Saved data entries

────────────────────

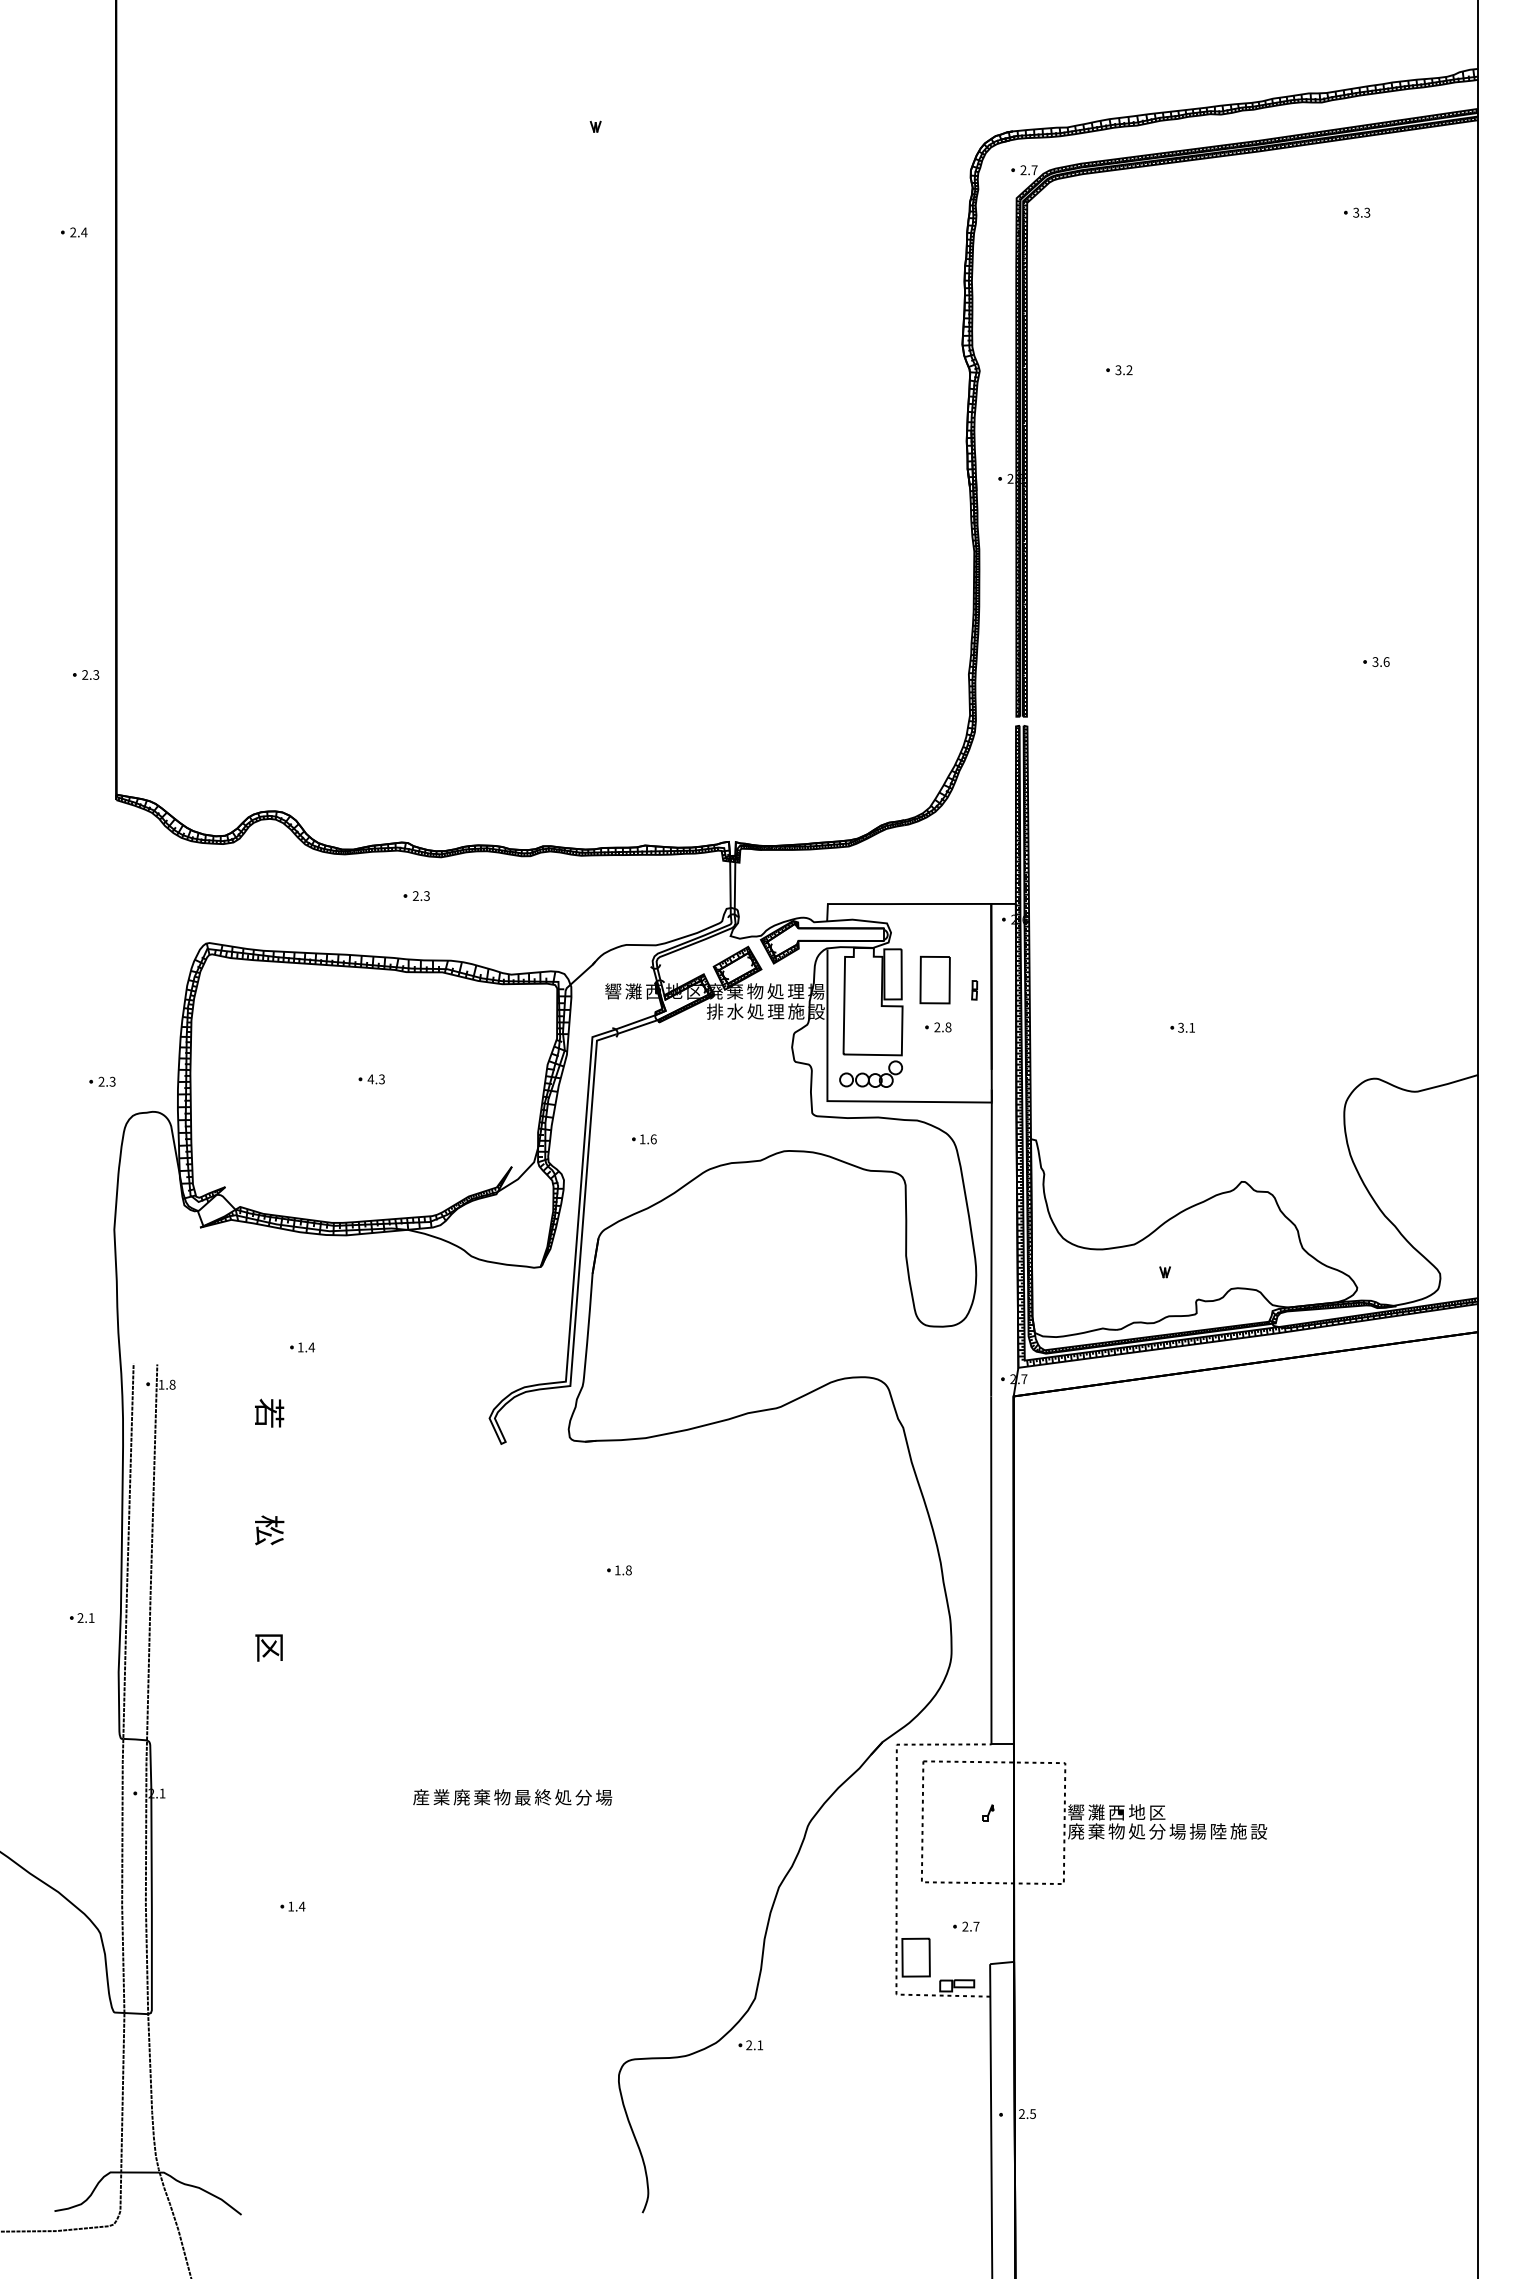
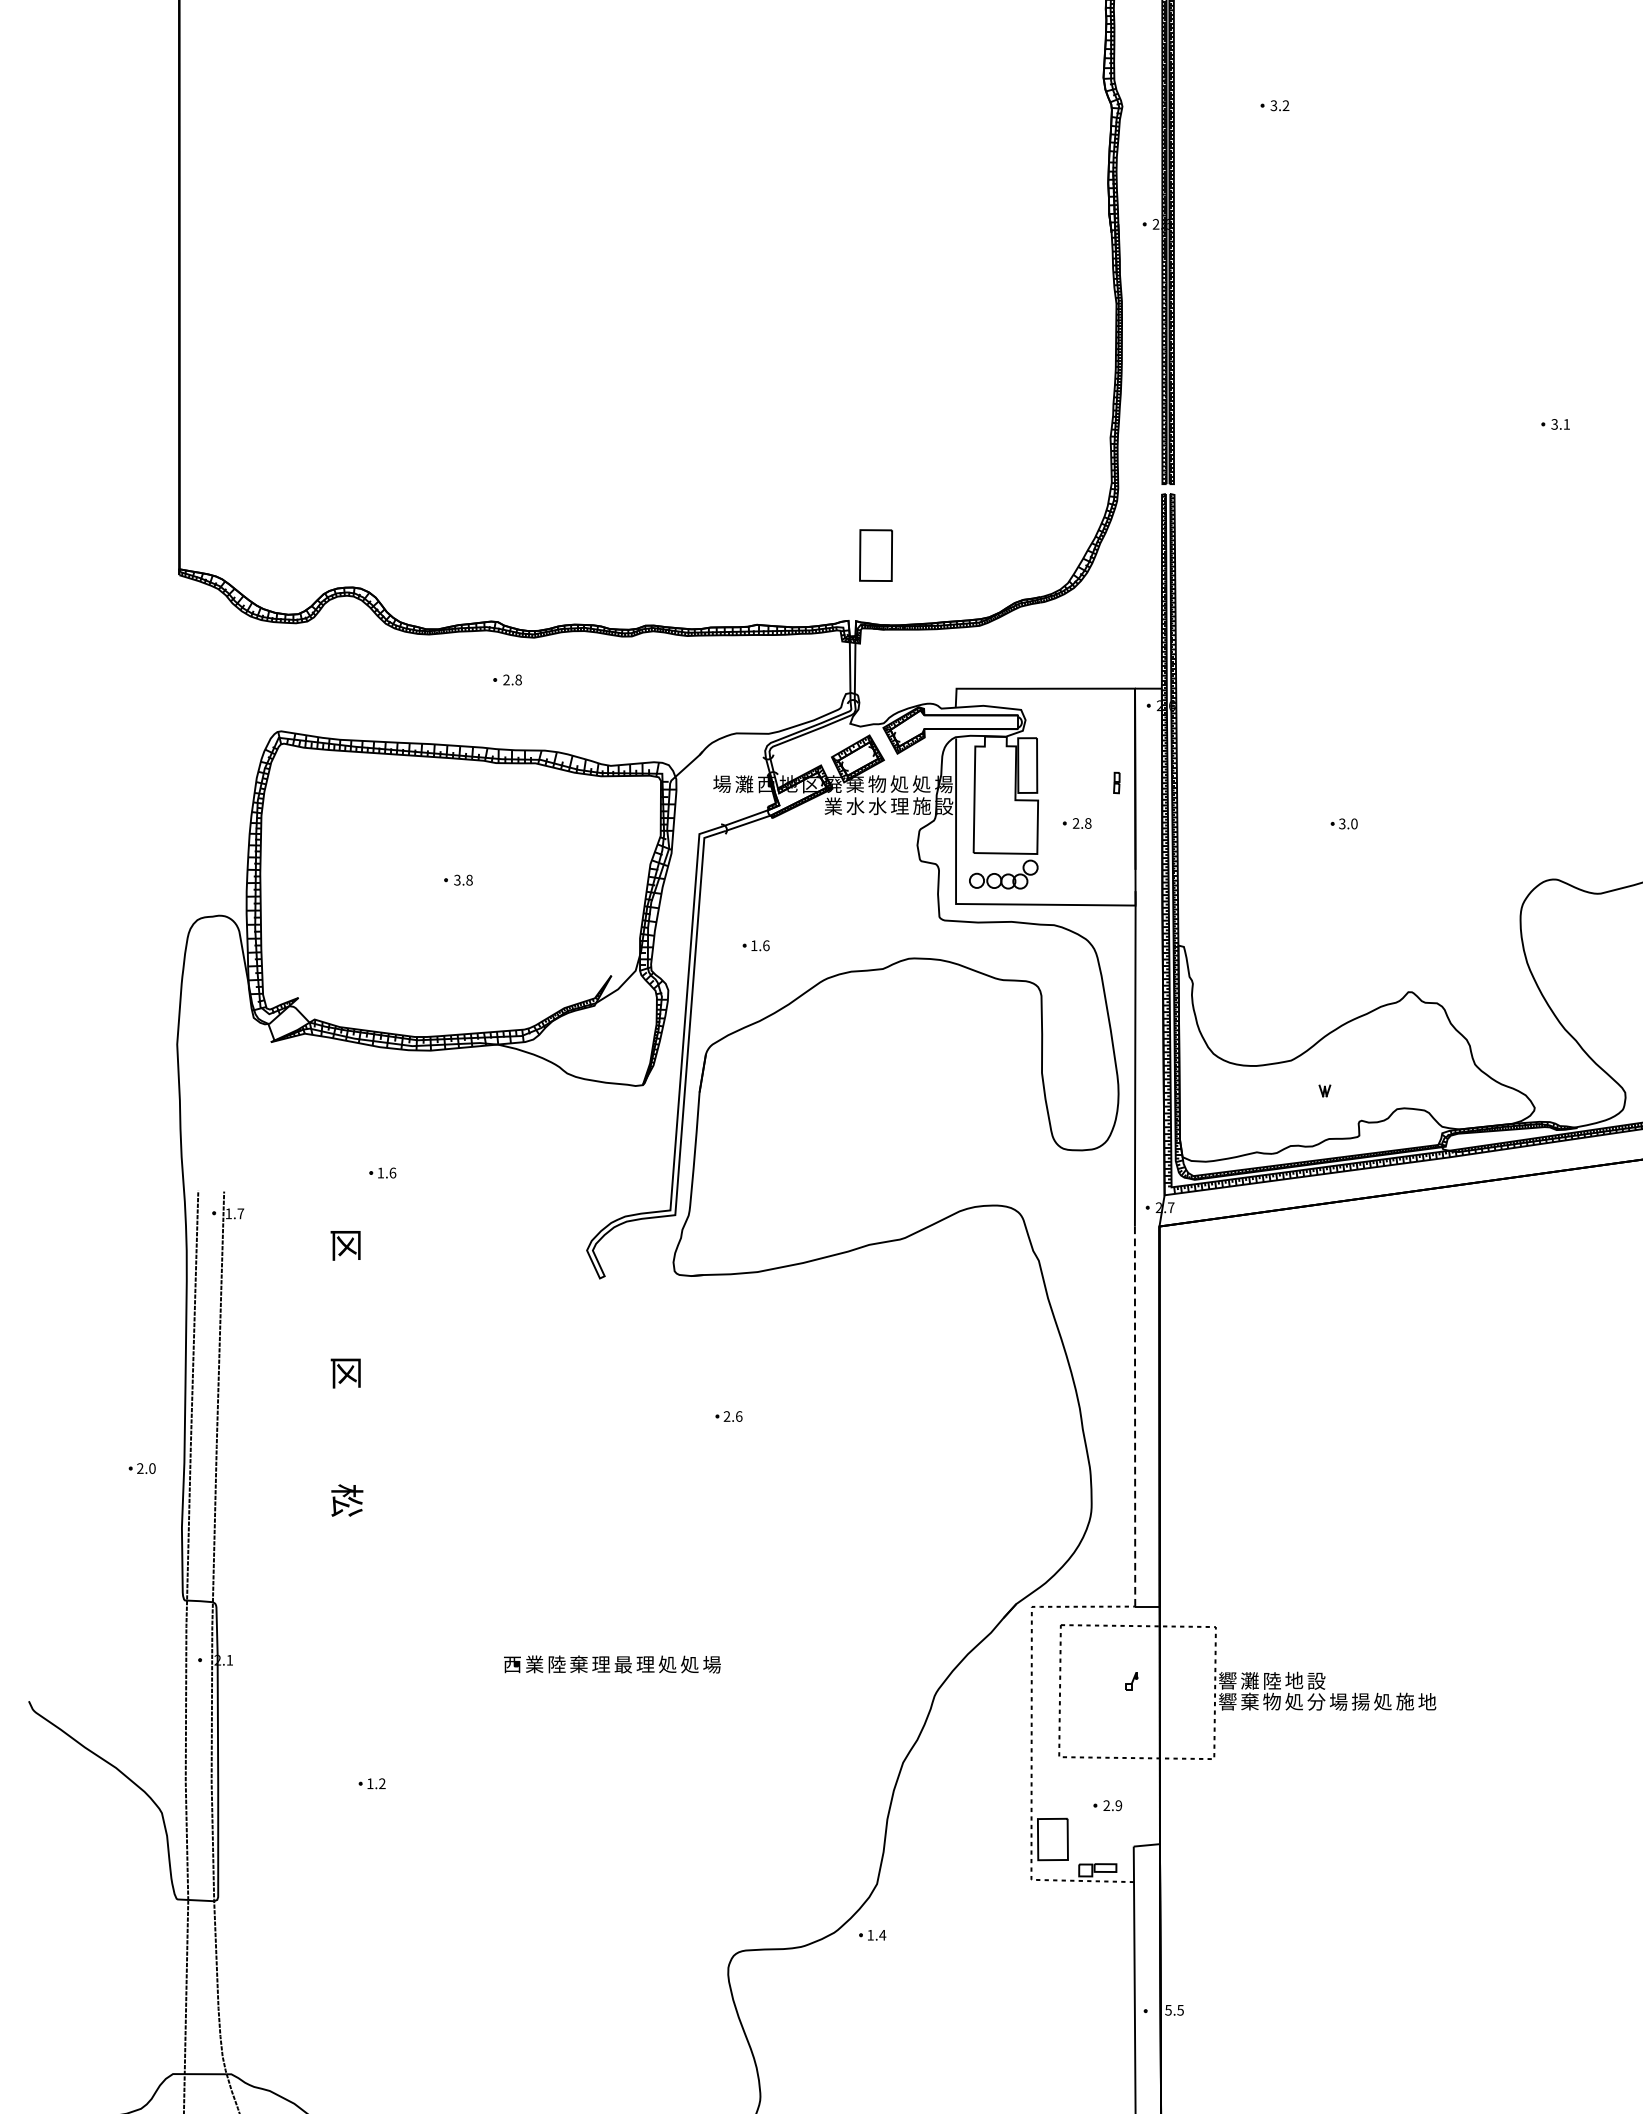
text: (1386, 661) -> (1566, 423), 3.6 -> 3.1
part: (86, 674) -> (146, 438), removed
text: (426, 895) -> (518, 679), 2.3 -> 2.8
part: (934, 979) -> (875, 554), moved
text: (613, 991) -> (722, 784), 響 -> 場
text: (795, 991) -> (921, 784), 理 -> 処
text: (715, 1011) -> (833, 806), 排 -> 業
text: (755, 1011) -> (877, 806), 処 -> 水
text: (1192, 1027) -> (1354, 823), 3.1 -> 3.0
text: (375, 1079) -> (462, 880), 4.3 -> 3.8
part: (102, 1081) -> (164, 882), removed
text: (311, 1347) -> (392, 1173), 1.4 -> 1.6
text: (172, 1384) -> (240, 1213), 1.8 -> 1.7
text: (269, 1412) -> (346, 1244), 若 -> 区
text: (269, 1530) -> (346, 1372), 松 -> 区
text: (622, 1570) -> (732, 1416), 1.8 -> 2.6
line: (991, 1570) -> (1135, 1416), solid -> dashed
text: (91, 1617) -> (152, 1467), 2.1 -> 2.0
text: (269, 1647) -> (346, 1500), 区 -> 松
text: (421, 1797) -> (512, 1664), 産 -> 西
text: (461, 1797) -> (556, 1664), 廃 -> 陸
text: (502, 1797) -> (601, 1664), 物 -> 理
text: (542, 1797) -> (644, 1664), 終 -> 理
text: (583, 1797) -> (689, 1664), 分 -> 処
text: (1116, 1812) -> (1271, 1680), 西 -> 陸
text: (1157, 1812) -> (1316, 1680), 区 -> 設
text: (1076, 1831) -> (1228, 1701), 廃 -> 響
text: (1218, 1831) -> (1383, 1701), 陸 -> 処
text: (1258, 1831) -> (1426, 1701), 設 -> 地
text: (301, 1906) -> (381, 1783), 1.4 -> 1.2
text: (976, 1926) -> (1118, 1805), 2.7 -> 2.9
text: (754, 2045) -> (876, 1935), 2.1 -> 1.4
text: (1021, 2113) -> (1168, 2009), 2.5 -> 5.5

────────────────────

Ending at the line with "text: (269, 1412) -> (346, 1244), 若 -> 区", reproduce exactly the lines that begin at the top of the data, and include no pictures.

**WRITTEN RESPONSE:**
text: (1386, 661) -> (1566, 423), 3.6 -> 3.1
part: (86, 674) -> (146, 438), removed
text: (426, 895) -> (518, 679), 2.3 -> 2.8
part: (934, 979) -> (875, 554), moved
text: (613, 991) -> (722, 784), 響 -> 場
text: (795, 991) -> (921, 784), 理 -> 処
text: (715, 1011) -> (833, 806), 排 -> 業
text: (755, 1011) -> (877, 806), 処 -> 水
text: (1192, 1027) -> (1354, 823), 3.1 -> 3.0
text: (375, 1079) -> (462, 880), 4.3 -> 3.8
part: (102, 1081) -> (164, 882), removed
text: (311, 1347) -> (392, 1173), 1.4 -> 1.6
text: (172, 1384) -> (240, 1213), 1.8 -> 1.7
text: (269, 1412) -> (346, 1244), 若 -> 区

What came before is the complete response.